Backup 路由器通过接收心跳报文来检测 Master 的状态。
故障检测与切换:
如果 Backup 路由器在超时时间内未收到 Master 的心跳报文,会认为 Master 故障。Backup 路由器中优先级最高的设备将成为新的 Master,并接管虚拟 IP 和 MAC 地址。
抢占机制:
如果配置了抢占模式,当 Backup 路由器的优先级高于当前 Master 时,会主动抢占成为 Master。
如果未配置抢占模式,即使 Backup 路由器优先级更高,也不会抢占 Master。
什么是VRRP协议?
虚拟路由冗余协议(Virtual Router Redundancy Protocol,VRRP)是一种计算机网络协议,用于提高网络中默认网关的可靠性,防止因单个网关设备故障而导致网络中断。
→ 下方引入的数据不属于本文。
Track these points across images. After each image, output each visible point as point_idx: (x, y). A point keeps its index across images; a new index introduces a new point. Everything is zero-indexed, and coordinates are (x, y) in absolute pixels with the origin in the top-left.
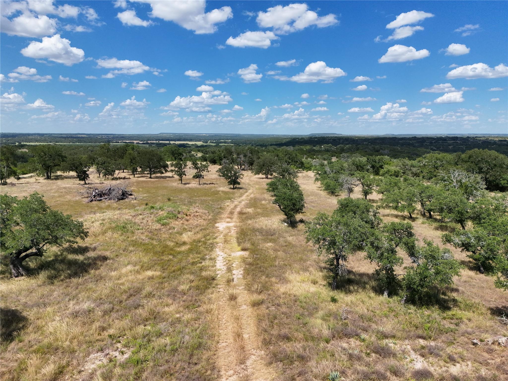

VRRP 通过将多台路由器虚拟成一台“虚拟路由器”,并在这些路由器之间进行故障转移,从而实现高可用性。
keepalived的安装使用
环境信息
IP
系统
作用
10.0.0.20
Ubuntu22.04
主节点:keepalived+nginx
10.0.0.21
Ubuntu22.04
备节点:keepalived+nginx
下载keepalived
主备都操作
[root@master ~]# apt update -y
[root@master ~]# apt install keepalived -y
修改keepalived的配置文件
如果没有文件的话,直接创建一个即可
主节点的配置文件
[root@master ~]# cat /etc/keepalived/keepalived.conf
#全局定义部分
global_defs {
route_id lb01 #每一个keepalived的名字,当前网络中唯一
}
#vrrp实例配置部分,用于配置VIP,设置主备
#VI_1 是vrrp实例名字,在同一对主备之间要一直,在当前keepalived软件中唯一
vrrp_instance VI_1 {
#主/备 MASTER主,BACKUP备
state MASTER
#指定当前系统网卡
interface ens33
#同一对主备之间要保持一致
virtual_router_id 51
#优先级,数字越大优先级越高,设备建议:主>备 100 50
priority 100
#心跳间隔,多久发送一次vrrp数据包,单位秒
advert_int 1
#授权与认证,保持默认即可,对数据包进行加密
authentication {
#认证类型
auth_type PASS
auth_pass 1111
}
#设置VIP
virtual_ipaddress {
#vip
10.0.0.3
}
}
备节点的配置文件
[root@master ~]# cat /etc/keepalived/keepalived.conf
#全局定义部分
global_defs {
route_id lb01 #每一个keepalived的名字,当前网络中唯一
}
#vrrp实例配置部分,用于配置VIP,设置主备
#VI_1 是vrrp实例名字,在同一对主备之间要一直,在当前keepalived软件中唯一
vrrp_instance VI_1 {
#主/备 MASTER主,BACKUP备
state BACKUP
#指定当前系统网卡
interface ens33
#同一对主备之间要保持一致
virtual_router_id 51
#优先级,数字越大优先级越高,设备建议:主>备 100 50
priority 50
#心跳间隔,多久发送一次vrrp数据包,单位秒
advert_int 1
#授权与认证,保持默认即可,对数据包进行加密
authentication {
#认证类型
auth_type PASS
auth_pass 1111
}
#设置VIP
virtual_ipaddress {
#vip
10.0.0.3
}
}
启动keepalived
主备节点都操作
[root@master ~]# systemctl start keepalived
#检查是否启动成功
[root@master ~]# systemctl status keepalived
● keepalived.service - Keepalive Daemon (LVS and VRRP)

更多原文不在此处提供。